Publié le 8 Mar 2022 - 22:07
MAME MATY DIOL, CHARBONNIERE

La brave ‘’Mère Keurigne’’ de Sor

 

Depuis 1977,   les Nations Unies ont officiellement invité tous les pays à célébrer le 8 Mars, la Journée internationale de  la  femme, pour le respect de leurs droits.  Ainsi, à Saint-Louis, les associations de femmes militantes organisent régulièrement des activités pour faire entendre leurs voix, exiger l’amélioration de la condition féminine et sensibiliser leurs sœurs sur leurs devoirs et droits. Mais, malheureusement, en 2022, certaines femmes ignorent encore l’existence de cette journée qui leur est dédiée et continuent toujours de souffrir.
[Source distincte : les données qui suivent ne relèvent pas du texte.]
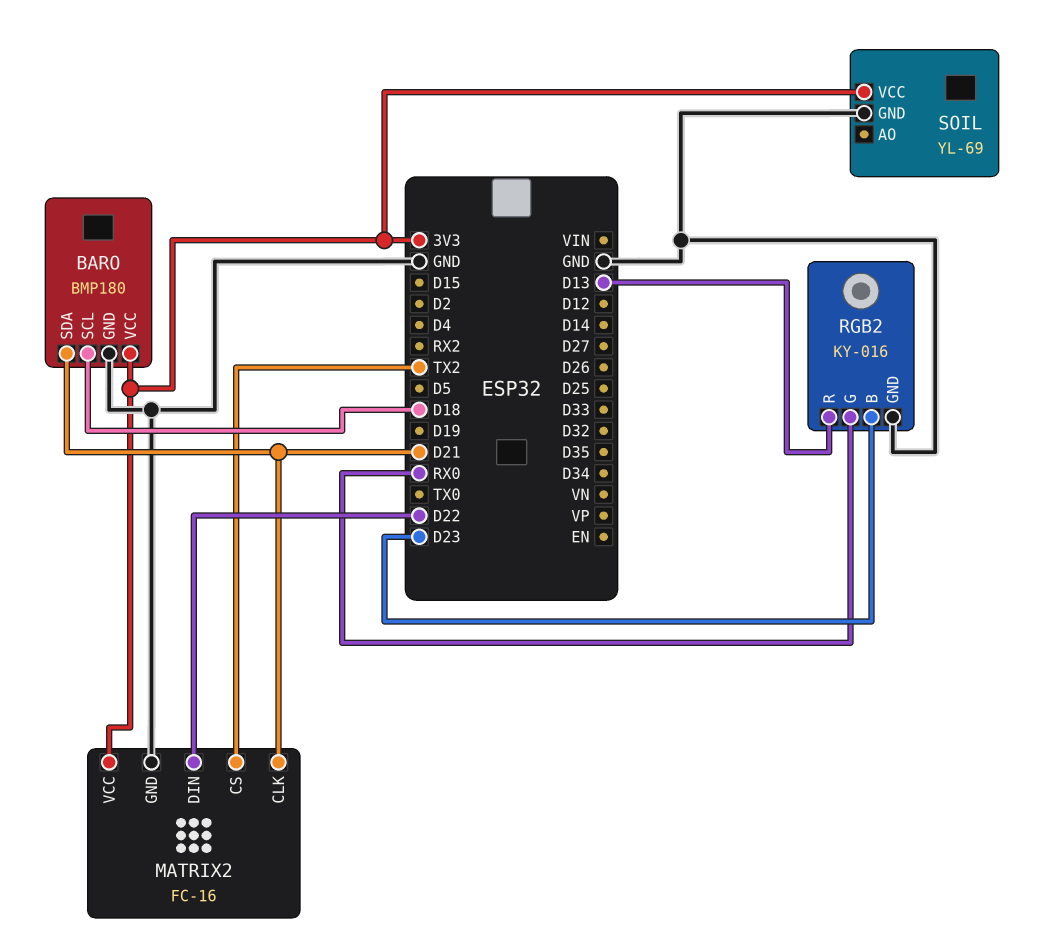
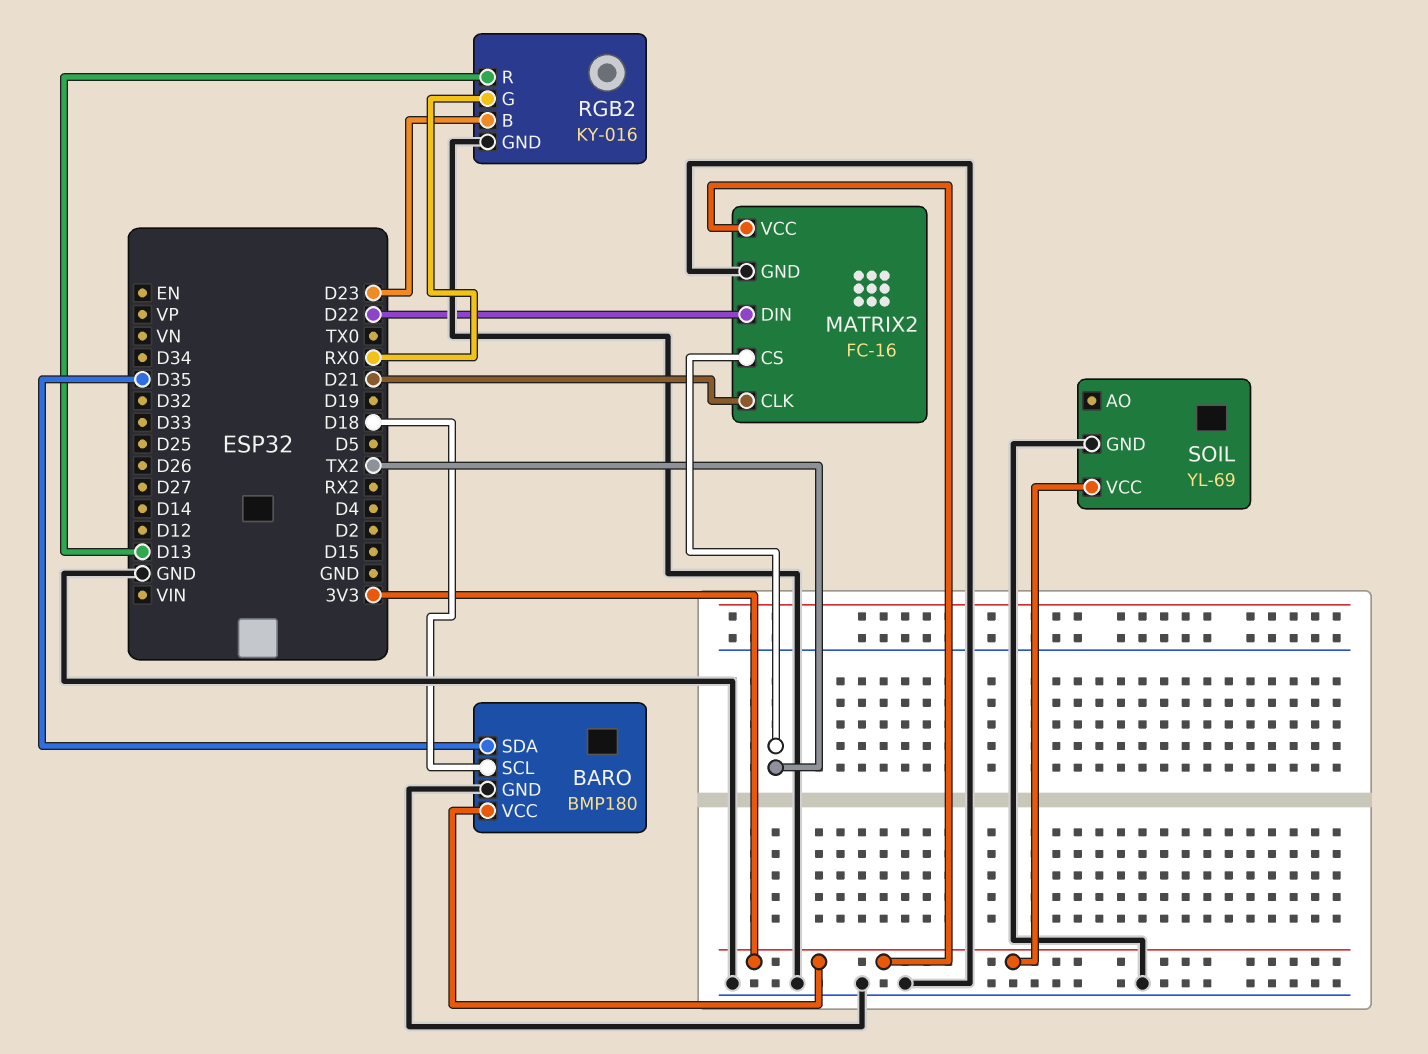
BARO pin SDA: D21 -> D35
A l’image de cette dame, vendeuse ambulante.
 
Portrait
 
Petite de taille, une corpulence moyenne, le teint noir, Mame Maty Diol est vendeuse de charbon. Une activité qu’elle mène depuis plusieurs décennies. Elle maitrise les coins et recoins du quartier de Pikine où elle exerce son métier de charbonnière ambulante, depuis qu’elle est jeune fille.
 
D’ailleurs, elle est très connue dans ce populeux quartier du faubourg de Sor. Mame Maty ou ‘’Mère Keurigne’’ pour les clientes, ne passe pas inaperçue et peut poser pratiquement un nom sur chaque famille de Pikine Tableau Walo. Son appel pour annoncer son passage est devenu même familier aux plus petits enfants du quartier, avec son fameux ‘’Keurigne langui’’ (le charbon est là). La lourdeur de la bassine de charbon qu’elle porte et les longues distances qu’elle parcourt quotidiennement sont en train de changer physiquement cette dame d’une cinquantaine d’années, sans qu’elle ne s’en rende pas compte. Tellement son activité quotidienne n’est pas de tout repos. A l’en croire, chaque jour, elle quitte son village natal de Gandiole à l’aube pour rallier Saint-Louis, afin de se ravitailler en sac de charbon chez  les grossistes et gérants de dépôt de charbon dans la vieille ville. 
 
Mère de huit bouts de bois de Dieu, dont les deux premiers sont mariés et ont rejoint leur domicile conjugal depuis quelques années dans des villages environnants de Gandiole, la mère de famille se voit ainsi obligée de préparer le petit-déjeuner des enfants avant 5 h, pour pouvoir quitter très tôt. Malgré les affres des heures matinales qu’elle affronte pour trouver de quoi subvenir à ses besoins et à ceux de sa famille, Mame Maty n’est pas au bout de ses peines, puisqu’elle revient à la maison à la mi-journée pour préparer le repas familial, après avoir fait le tour de la quasi-totalité des sous-quartiers de Pikine avec son lourd fardeau sur la tête. Pour ‘’Mère Keurigne’’, le repos, elle n’en prend que très rarement. Seulement quand elle est gravement malade, avance-t-elle. 
 
La Journée internationale des droits des femmes toujours ignorée par certaines
 
Interpellée sur la célébration de la Journée internationale de la femme qui leur est dédiée, elle déclare l’ignorer, sans aucune hésitation. ‘’Je ne savais pas que cette fête existe. Je ne me sens pas concernée par cette journée de la femme. Quand je ne vends pas, ma famille ne mange pas. Peut-être cette journée est réservée aux femmes de bureau ou autres femmes fonctionnaires qui, bon an, mal an ont quelque chose dans leur pochette’’, a soutenu Mame Maty. D’un air sérieux, elle déclare ne pas pouvoir perdre une journée pour fêter.  ‘’Depuis des années, c’est moi qui gère la famille, parce que mon mari a été victime d’accident dans un chantier en Mauritanie. Il est revenu presque handicapé de ses jambes.  Il fait un petit commerce à la maison, mais peine à joindre les deux bouts, par manque de moyens’’, a-t-elle poursuivi.
 
Selon la charbonnière ambulante, si réellement la journée est dédiée à toutes les femmes sans exception, à Saint-Louis, elle doit être revue et corrigée pour que toutes en bénéficient. ‘’Nos sœurs qui organisent de telles activités, doivent penser aux sans-voix comme nous. Elles doivent partager les informations avec la base pour que toutes les femmes soient impliquées, si réellement c’est une journée des femmes. En tout cas, nous qui n’avons pas de moyens pour accéder aux financements, méritons du soutien de la part des autorités. Malheureusement, on préfère les donner aux grandes dames qui, souvent, ne pensent qu’à leurs amies ou à leurs familles. Mais on gardera toujours notre dignité. Nous souffrons, mais la dignité n’a pas de prix. Je continuerai à me débrouiller avec ma bassine de charbon sur la tête, pour nourrir nos enfants et s’occuper de leurs études, en attendant des lendemains meilleurs ‘’, conclut-elle en empruntant une des ruelles du populeux quartier de Pikine Tableau Walo.